> Text block
My dog was killed last night.

My faithful little dog Jake, who often came to work with me and wouldn’t let me out of his sight, was hit by a car outside my house and died shortly after at the emergency vet’s. I feel SO guilty and awful and sad. His sole bad habit was going across the street to check the dumpsters in the alley, if he got the rare chance. (He was an emaciated stray when I got him, so his occasional wanderlust wasn’t a new thing.) The back gate didn’t latch properly last night, he got out without me realizing it, and 5 minutes after he went out the back door he was hit. Friends came over last night after I got home, but I haven’t been able to sleep, my boyfriend’s on call, and my other dog hasn’t left the couch - I think she’s missing her pack mate. She didn’t even get up for her morning dog biscuit, and she NEVER misses that!

I’m almost all cried out for now, but I feel so terrible for not checking the gate. When it gets light I have to go clean his blood from the car seat, and gather up his bed & toys & put them away. I was going to take him to Petsmart today to buy him a dog coat because he loved long hikes but wasn’t furry enough to stay warm for a long time in the
mountain snow.

Please tell me I’m not an awful and irresponsible person for not checking the back gate. I’m going to have to hear that alot in the next few days.

I have to go cry some more now.

You aren’t an awful or irresponsible person. Not at all. It’s very easy for a latch to not quite catch right. The death of your dog isn’t a horrible thing that you let happen. It’s just a horrible thing that happened. Not your fault at all. Maybe the fault of the person who hit him.

I wish you and your other dog all the strength you need to get you through the grieving time.

> Task details
Return the part of the post about the dog's death from "I have to go cry" to "the grieving time.", word for word.

> Study material
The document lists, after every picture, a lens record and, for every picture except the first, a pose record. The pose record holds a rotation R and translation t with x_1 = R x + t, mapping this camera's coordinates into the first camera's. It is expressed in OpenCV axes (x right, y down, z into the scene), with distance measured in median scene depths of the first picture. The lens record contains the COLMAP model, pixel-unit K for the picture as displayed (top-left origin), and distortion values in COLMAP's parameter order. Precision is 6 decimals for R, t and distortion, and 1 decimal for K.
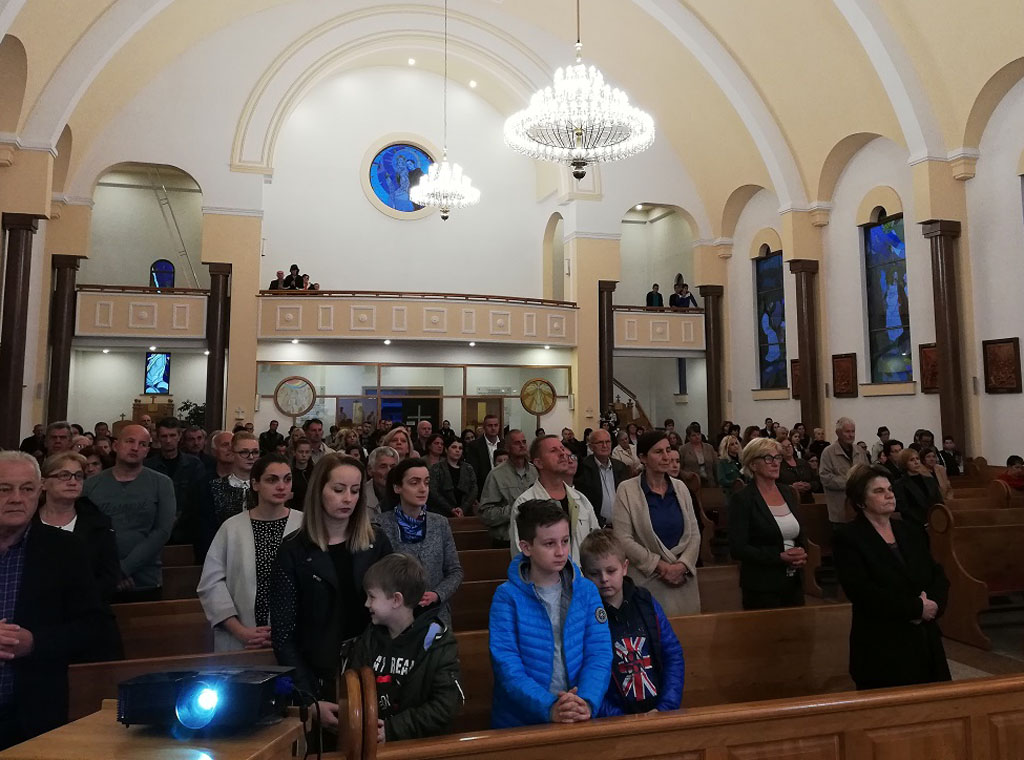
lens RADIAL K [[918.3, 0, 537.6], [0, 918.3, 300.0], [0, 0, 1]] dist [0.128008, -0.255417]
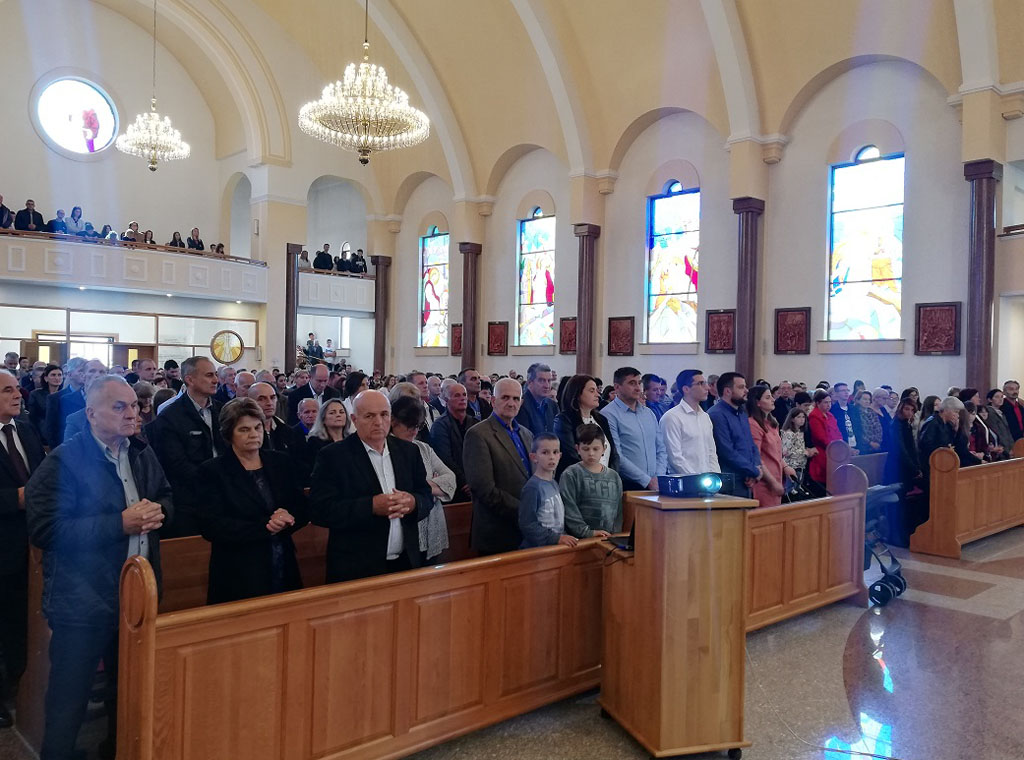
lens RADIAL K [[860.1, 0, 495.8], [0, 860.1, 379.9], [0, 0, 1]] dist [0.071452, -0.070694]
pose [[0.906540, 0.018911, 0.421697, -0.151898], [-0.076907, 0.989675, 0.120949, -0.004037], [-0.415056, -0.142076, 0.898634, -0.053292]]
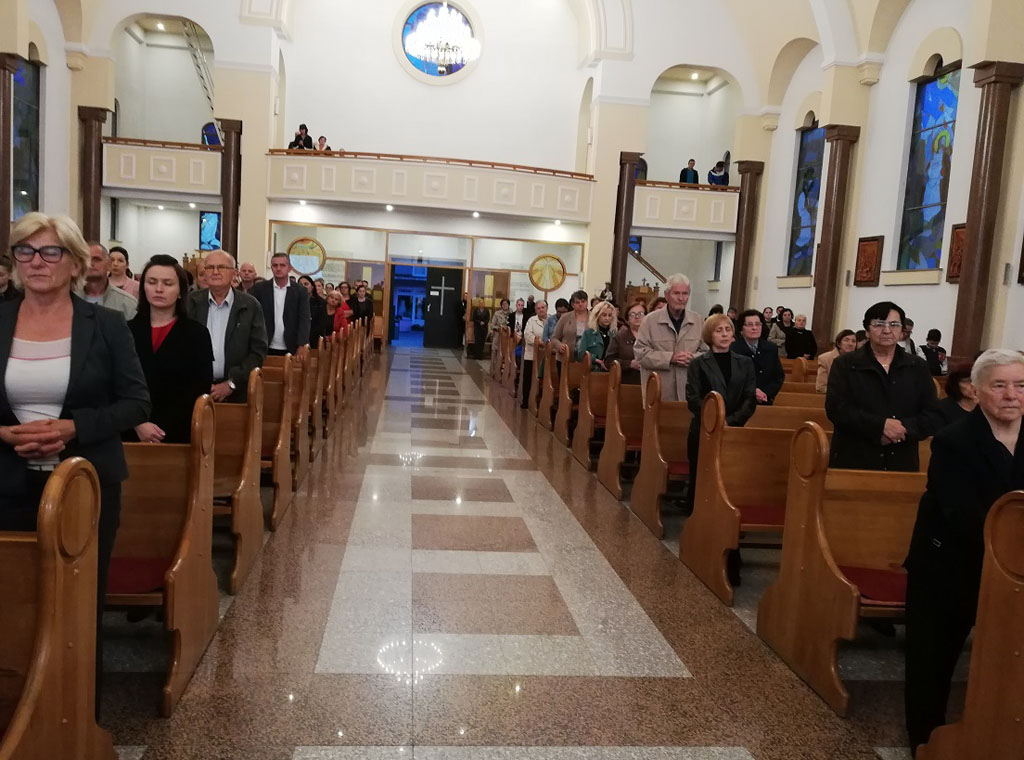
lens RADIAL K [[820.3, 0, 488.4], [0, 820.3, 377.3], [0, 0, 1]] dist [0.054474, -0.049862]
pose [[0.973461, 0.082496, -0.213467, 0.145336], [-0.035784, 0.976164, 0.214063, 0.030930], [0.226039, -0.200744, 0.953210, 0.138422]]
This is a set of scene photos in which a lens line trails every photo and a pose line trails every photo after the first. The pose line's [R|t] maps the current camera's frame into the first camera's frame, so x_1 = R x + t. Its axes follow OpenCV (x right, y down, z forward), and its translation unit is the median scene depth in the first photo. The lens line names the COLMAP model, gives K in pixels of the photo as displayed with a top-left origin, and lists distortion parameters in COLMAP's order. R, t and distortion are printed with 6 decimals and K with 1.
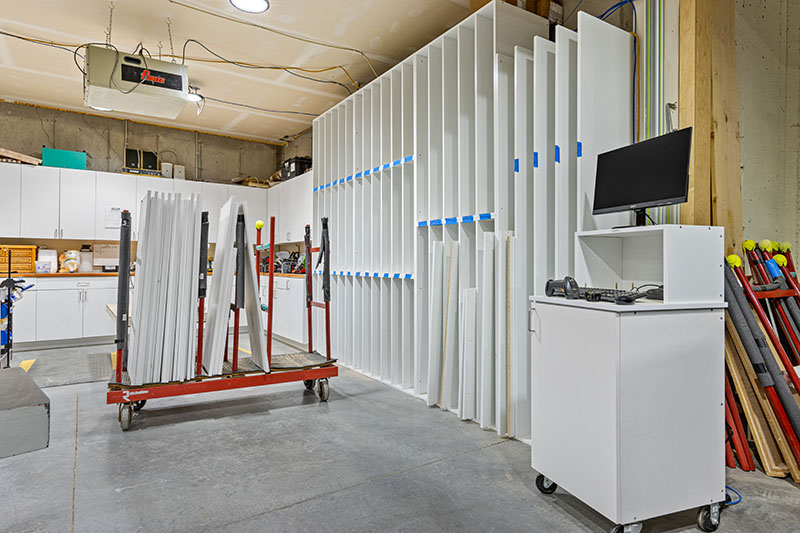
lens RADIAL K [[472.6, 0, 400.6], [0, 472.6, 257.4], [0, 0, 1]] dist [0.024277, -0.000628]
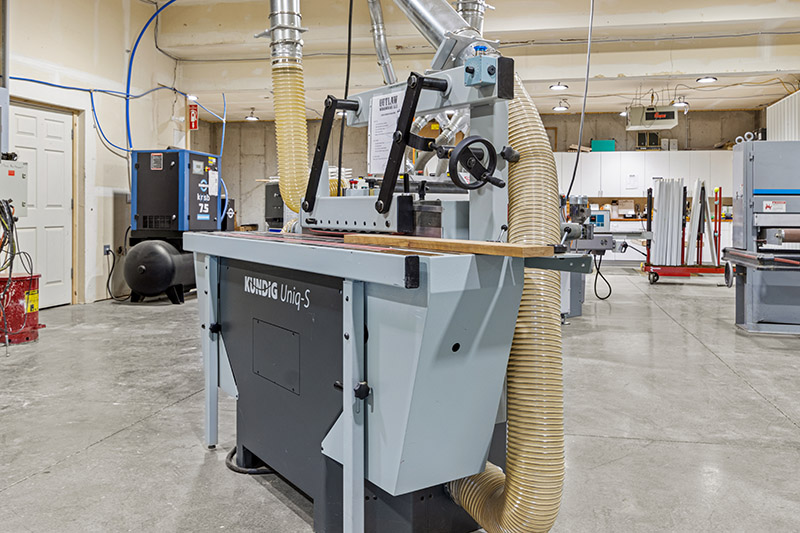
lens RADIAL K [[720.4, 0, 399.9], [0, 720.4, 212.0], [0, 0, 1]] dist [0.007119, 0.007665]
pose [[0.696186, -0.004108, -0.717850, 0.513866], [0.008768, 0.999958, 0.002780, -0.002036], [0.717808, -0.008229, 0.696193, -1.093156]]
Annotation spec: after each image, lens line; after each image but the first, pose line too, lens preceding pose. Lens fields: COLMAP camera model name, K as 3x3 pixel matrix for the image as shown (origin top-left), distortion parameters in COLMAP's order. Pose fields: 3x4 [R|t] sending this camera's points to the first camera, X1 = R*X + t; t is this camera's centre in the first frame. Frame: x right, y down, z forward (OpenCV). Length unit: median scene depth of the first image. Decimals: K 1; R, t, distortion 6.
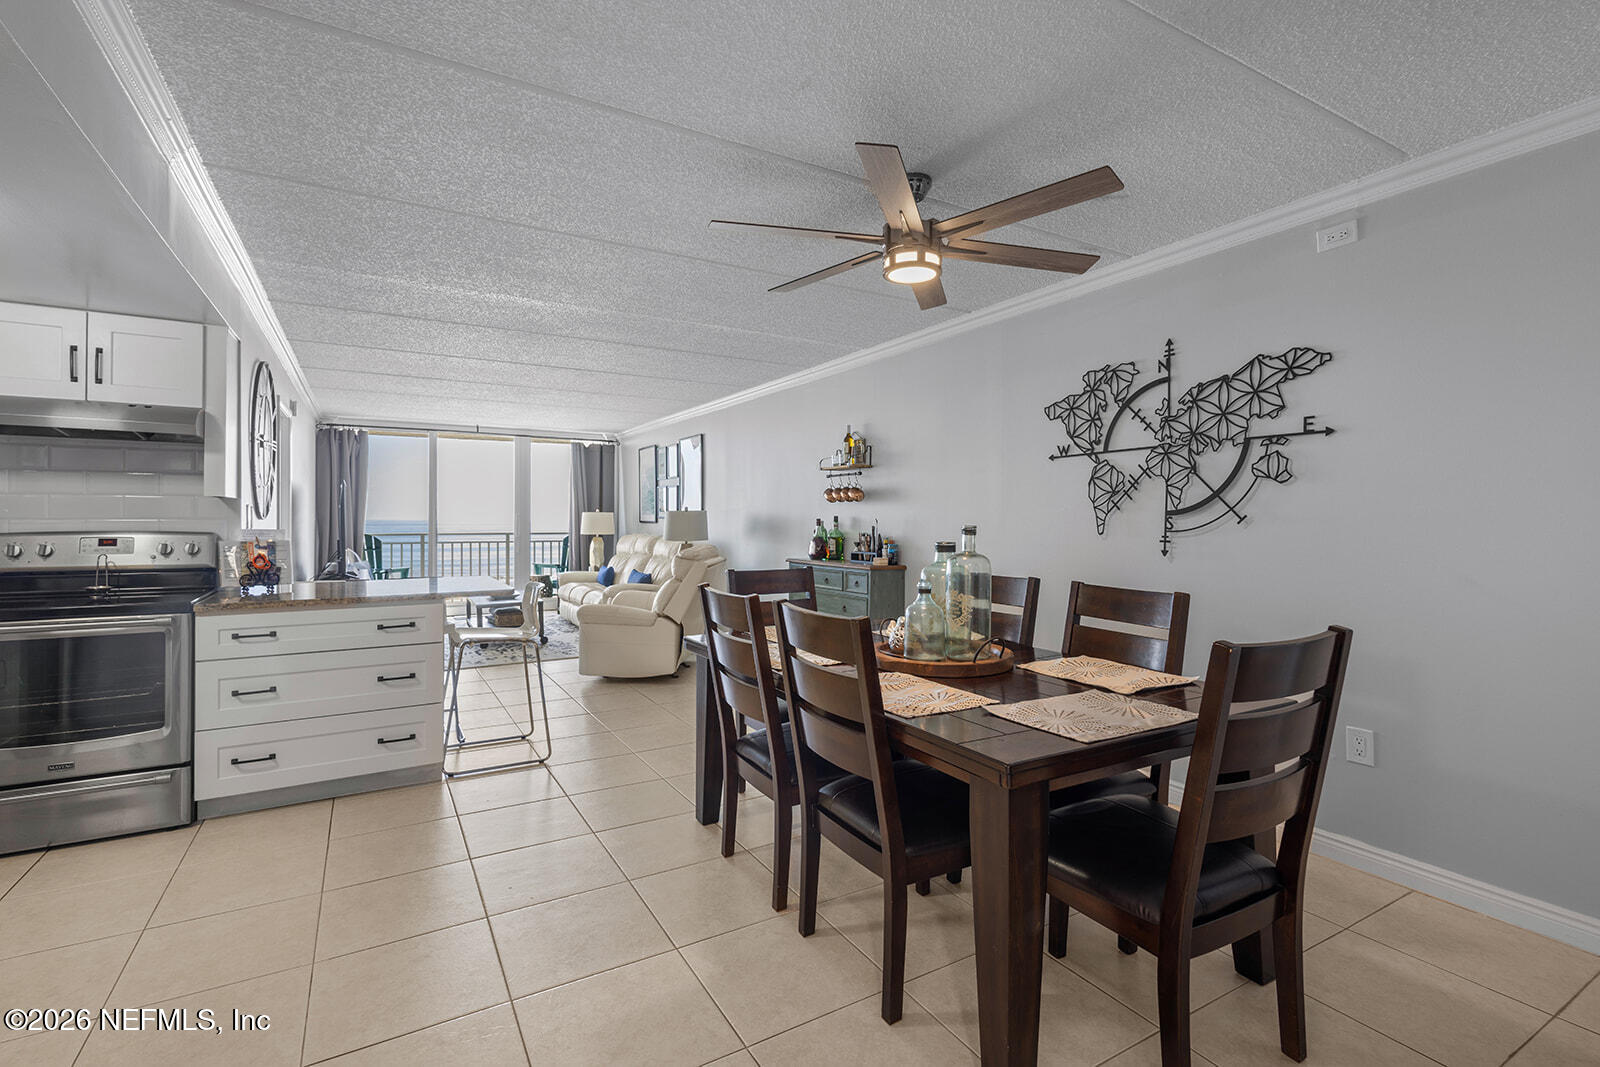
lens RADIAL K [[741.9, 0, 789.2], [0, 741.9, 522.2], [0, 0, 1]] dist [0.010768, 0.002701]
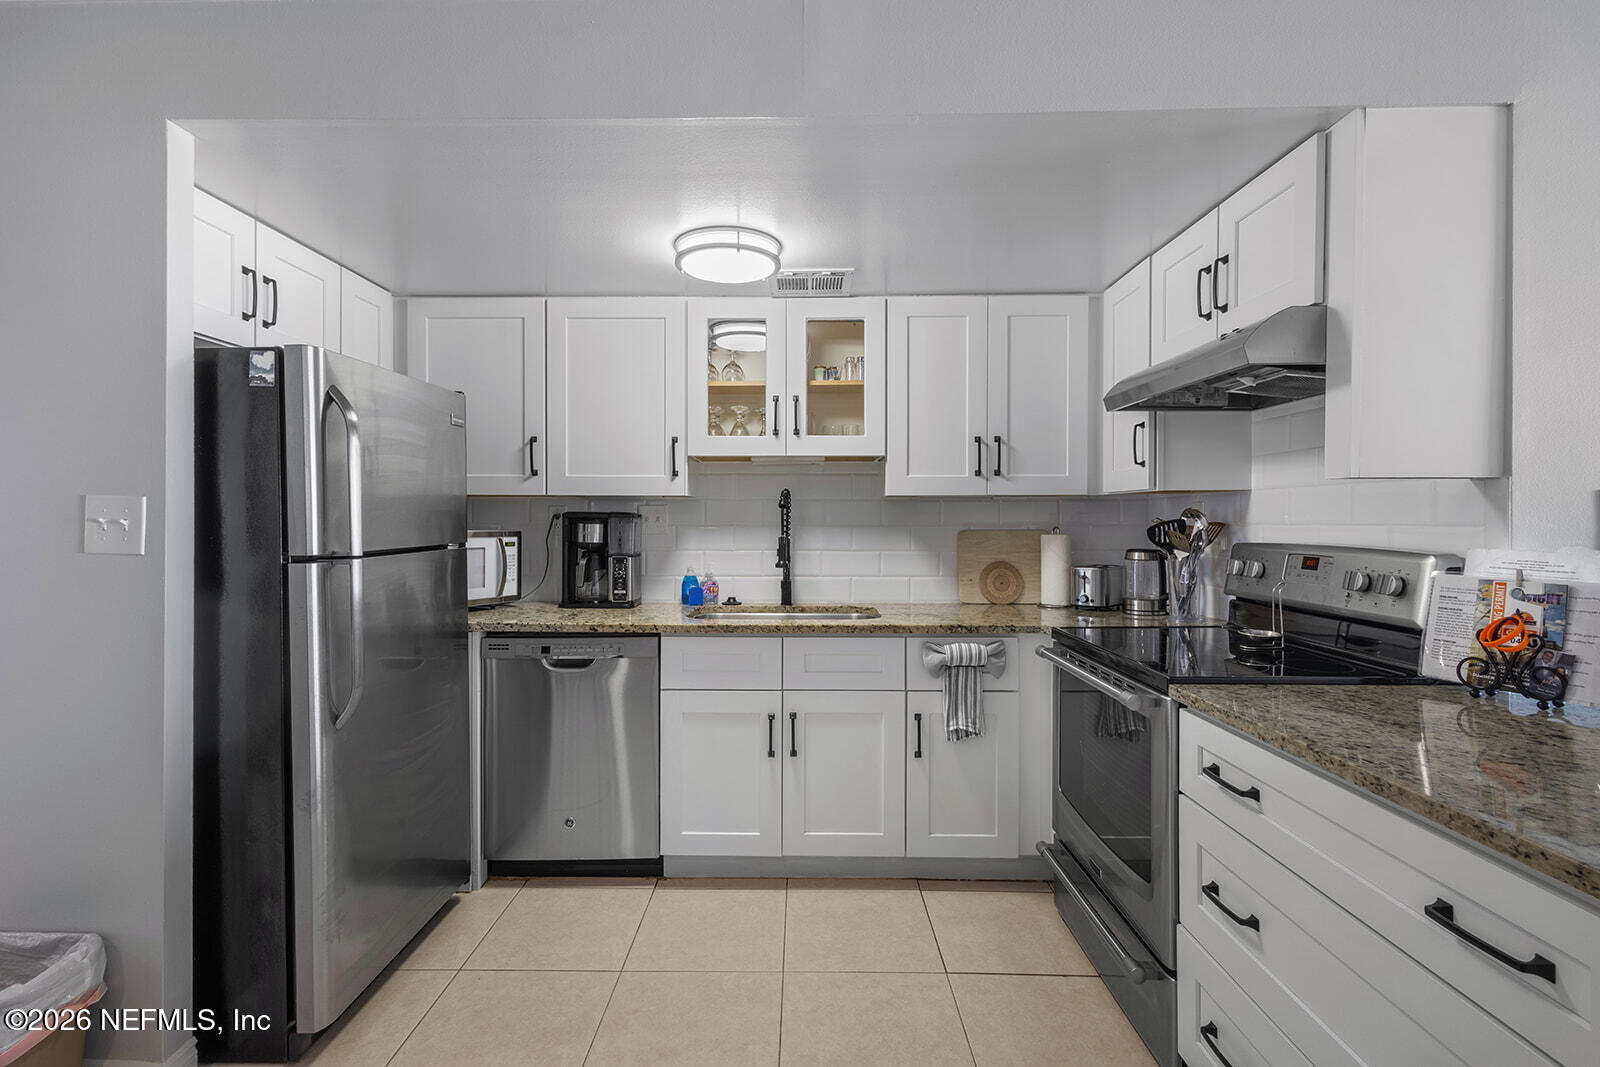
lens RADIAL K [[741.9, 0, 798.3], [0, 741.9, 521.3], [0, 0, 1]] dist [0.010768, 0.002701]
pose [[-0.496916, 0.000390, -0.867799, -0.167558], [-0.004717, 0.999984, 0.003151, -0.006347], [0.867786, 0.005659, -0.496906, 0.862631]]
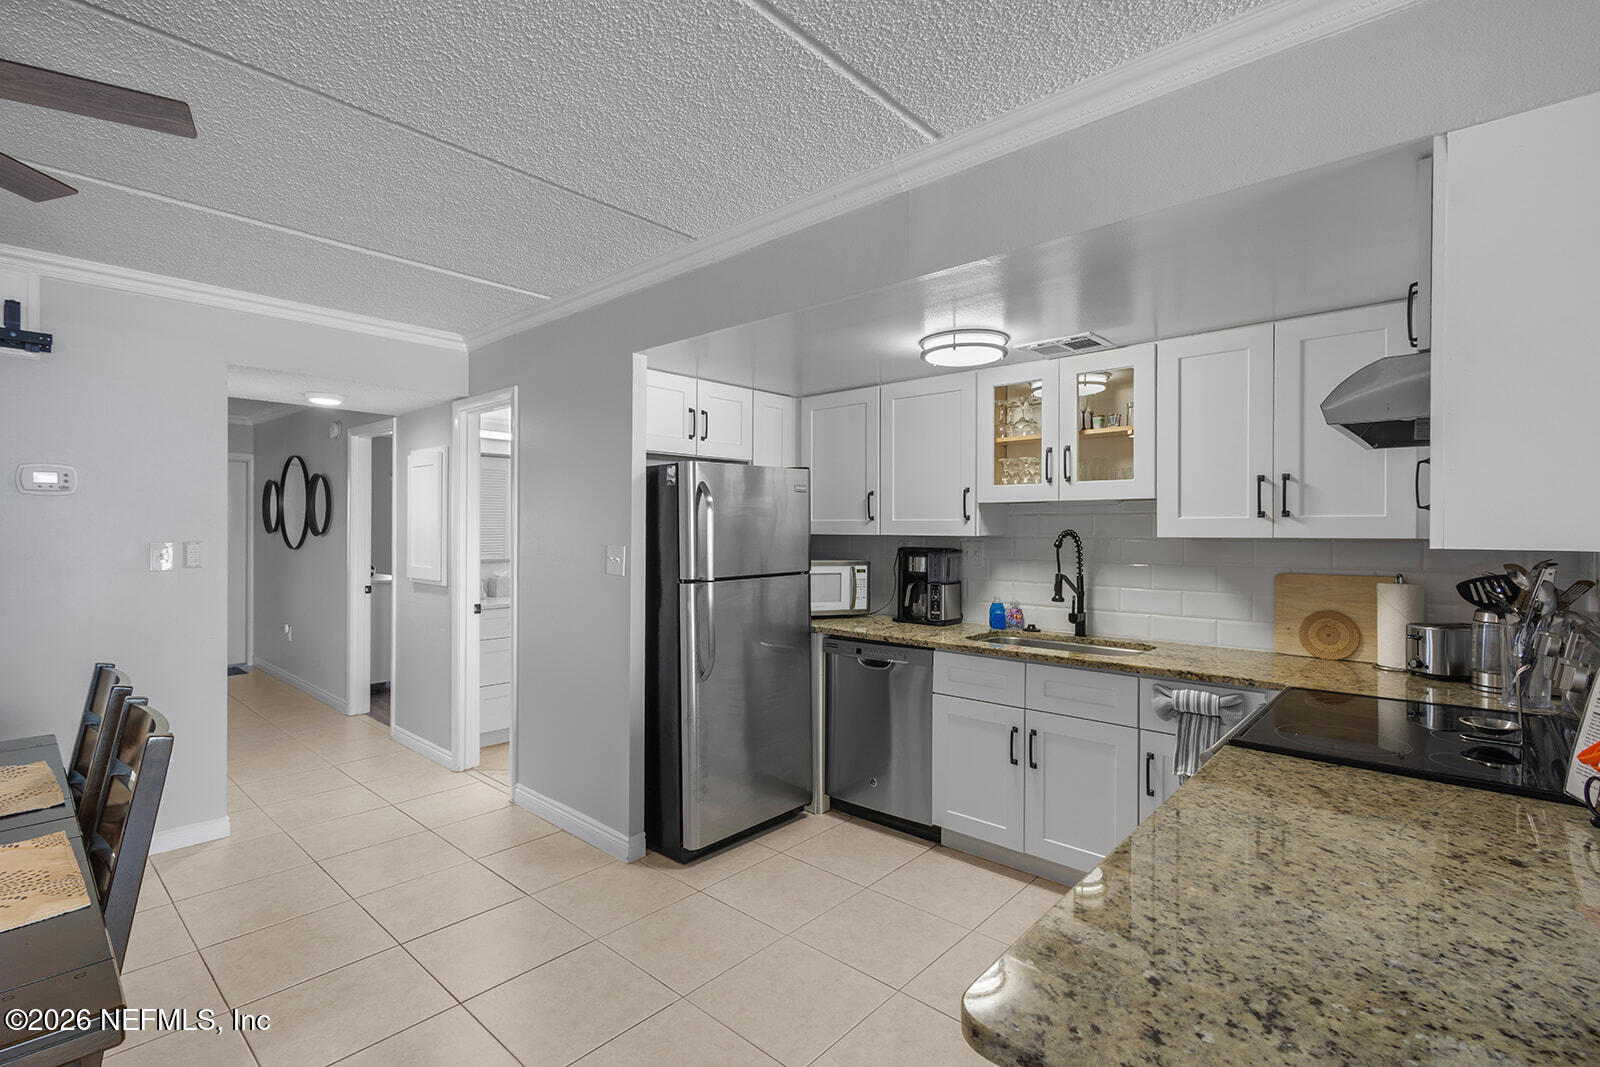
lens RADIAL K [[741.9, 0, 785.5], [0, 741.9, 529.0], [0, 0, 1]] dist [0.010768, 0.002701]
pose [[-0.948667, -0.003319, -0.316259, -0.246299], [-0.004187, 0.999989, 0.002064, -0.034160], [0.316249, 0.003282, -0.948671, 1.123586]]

> Exercise response
I have to go cry some more now.

You aren’t an awful or irresponsible person. Not at all. It’s very easy for a latch to not quite catch right. The death of your dog isn’t a horrible thing that you let happen. It’s just a horrible thing that happened. Not your fault at all. Maybe the fault of the person who hit him.

I wish you and your other dog all the strength you need to get you through the grieving time.